### Problem
The result should be all the records, exact and complete, without a single picture.

-----

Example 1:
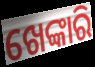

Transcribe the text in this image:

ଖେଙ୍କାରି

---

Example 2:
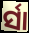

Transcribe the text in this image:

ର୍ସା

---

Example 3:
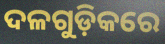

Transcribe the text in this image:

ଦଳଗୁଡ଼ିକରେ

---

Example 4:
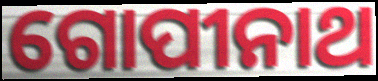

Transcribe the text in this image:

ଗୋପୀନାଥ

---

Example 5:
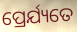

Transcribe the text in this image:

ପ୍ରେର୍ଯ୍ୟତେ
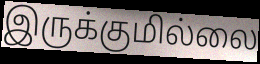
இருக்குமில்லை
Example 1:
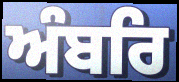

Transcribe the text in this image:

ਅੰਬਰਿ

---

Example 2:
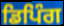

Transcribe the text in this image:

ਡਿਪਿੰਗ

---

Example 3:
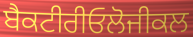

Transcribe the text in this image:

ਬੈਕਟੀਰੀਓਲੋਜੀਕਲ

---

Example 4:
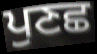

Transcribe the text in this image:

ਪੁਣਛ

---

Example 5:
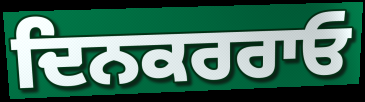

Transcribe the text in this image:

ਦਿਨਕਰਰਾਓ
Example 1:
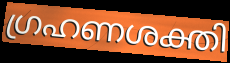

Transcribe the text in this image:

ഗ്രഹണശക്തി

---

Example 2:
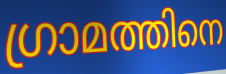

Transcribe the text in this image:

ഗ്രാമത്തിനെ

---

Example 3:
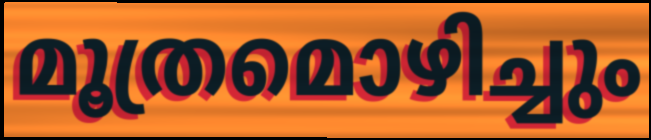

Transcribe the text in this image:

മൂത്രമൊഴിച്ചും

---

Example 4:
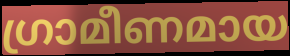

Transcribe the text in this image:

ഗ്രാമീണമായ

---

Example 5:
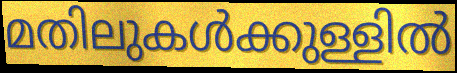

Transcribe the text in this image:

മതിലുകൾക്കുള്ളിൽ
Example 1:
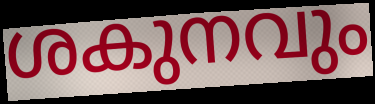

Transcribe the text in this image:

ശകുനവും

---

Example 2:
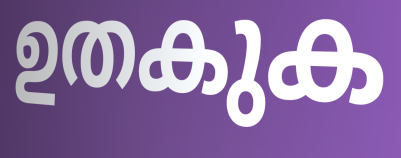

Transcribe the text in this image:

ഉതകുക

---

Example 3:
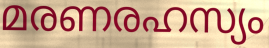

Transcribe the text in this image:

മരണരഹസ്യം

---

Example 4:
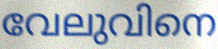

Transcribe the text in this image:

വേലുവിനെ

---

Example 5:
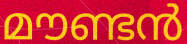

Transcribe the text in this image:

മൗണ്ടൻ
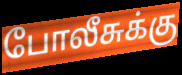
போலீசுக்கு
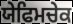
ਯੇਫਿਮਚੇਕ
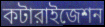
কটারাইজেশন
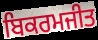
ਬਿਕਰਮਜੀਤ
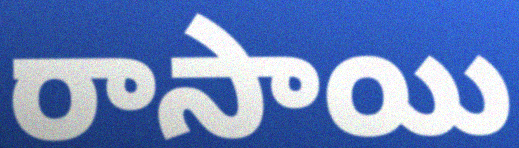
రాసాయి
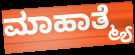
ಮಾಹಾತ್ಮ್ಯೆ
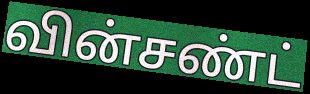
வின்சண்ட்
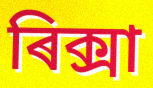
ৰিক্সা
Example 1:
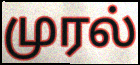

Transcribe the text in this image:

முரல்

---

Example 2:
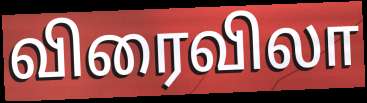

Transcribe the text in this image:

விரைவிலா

-----

### Task result
Example 1:

Transcribe the text in this image:

ଖେଙ୍କାରି

---

Example 2:

Transcribe the text in this image:

ର୍ସା

---

Example 3:

Transcribe the text in this image:

ଦଳଗୁଡ଼ିକରେ

---

Example 4:

Transcribe the text in this image:

ଗୋପୀନାଥ

---

Example 5:

Transcribe the text in this image:

ପ୍ରେର୍ଯ୍ୟତେ
இருக்குமில்லை
Example 1:

Transcribe the text in this image:

ਅੰਬਰਿ

---

Example 2:

Transcribe the text in this image:

ਡਿਪਿੰਗ

---

Example 3:

Transcribe the text in this image:

ਬੈਕਟੀਰੀਓਲੋਜੀਕਲ

---

Example 4:

Transcribe the text in this image:

ਪੁਣਛ

---

Example 5:

Transcribe the text in this image:

ਦਿਨਕਰਰਾਓ
Example 1:

Transcribe the text in this image:

ഗ്രഹണശക്തി

---

Example 2:

Transcribe the text in this image:

ഗ്രാമത്തിനെ

---

Example 3:

Transcribe the text in this image:

മൂത്രമൊഴിച്ചും

---

Example 4:

Transcribe the text in this image:

ഗ്രാമീണമായ

---

Example 5:

Transcribe the text in this image:

മതിലുകൾക്കുള്ളിൽ
Example 1:

Transcribe the text in this image:

ശകുനവും

---

Example 2:

Transcribe the text in this image:

ഉതകുക

---

Example 3:

Transcribe the text in this image:

മരണരഹസ്യം

---

Example 4:

Transcribe the text in this image:

വേലുവിനെ

---

Example 5:

Transcribe the text in this image:

മൗണ്ടൻ
போலீசுக்கு
ਯੇਫਿਮਚੇਕ
কটারাইজেশন
ਬਿਕਰਮਜੀਤ
రాసాయి
ಮಾಹಾತ್ಮ್ಯೆ
வின்சண்ட்
ৰিক্সা
Example 1:

Transcribe the text in this image:

முரல்

---

Example 2:

Transcribe the text in this image:

விரைவிலா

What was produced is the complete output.